Renoir made use of nonprofessional actors in key roles, including those of Harriet and Captain John. Thomas E. Breen was a veteran of the United States Marine Corps who was injured during fighting on Guam in 1944, resulting in the amputation of his right leg. Renoir selected him to play the role of Captain John without knowing he was the son of Joseph Breen, head of the Motion Picture Producers and Distributors of America, who was the chief censor of films in the U.S.

The future Indian filmmaker Satyajit Ray, who was then working in advertising, met Renoir while The River was in production, and the two men became close. During filming Ray met Subrata Mitra, a production assistant on this film and later the cinematographer for several of Ray's films. The film's assistant director was Harisadhan Dasgupta, and the assistant art director was Bangshi Chandra Gupta.
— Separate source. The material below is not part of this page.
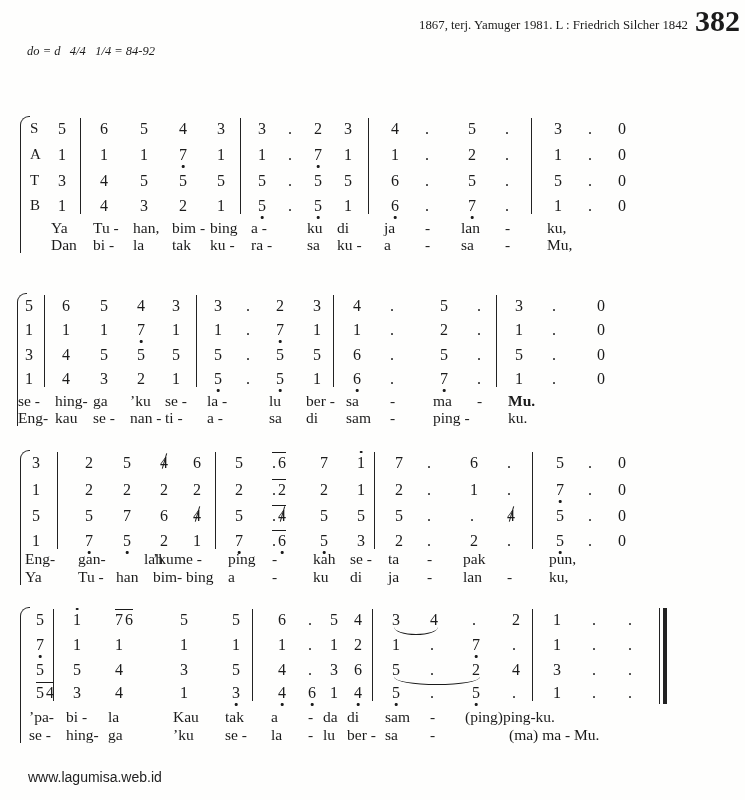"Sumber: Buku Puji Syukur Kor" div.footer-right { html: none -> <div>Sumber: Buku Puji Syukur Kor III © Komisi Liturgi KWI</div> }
== Awards, responses and preservation ==

McEldowney’s wife secured substantial publicity in major magazines such as Life and the Saturday Evening Post, contributing to the film’s commercial and critical success, including a record 34-week run in New York and worldwide earnings reported at more than $16 million. Having achieved his goal of producing a successful film, McEldowney returned to real estate and did not make another motion picture.

At the 12th Venice International Film Festival, The River won the International Award. The National Board of Review in the United States selected it as one of the five Top Foreign Films of 1951.

Roger Ebert added the film to his "Great Movies" list in 2006.

The Academy Film Archive, in conjunction with the British Film Institute, preserved the film in 2004.

== Influence ==
At the 2007 New York Film Festival, director Wes Anderson, a great fan of Jean Renoir, discussed Martin Scorsese showing him a print of The River, which is one of Scorsese's favourite films. Anderson credited this film, in addition to the films of Satyajit Ray and Louis Malle's documentaries about India, with inspiring him to make a film in India, resulting in The Darjeeling Limited (2007).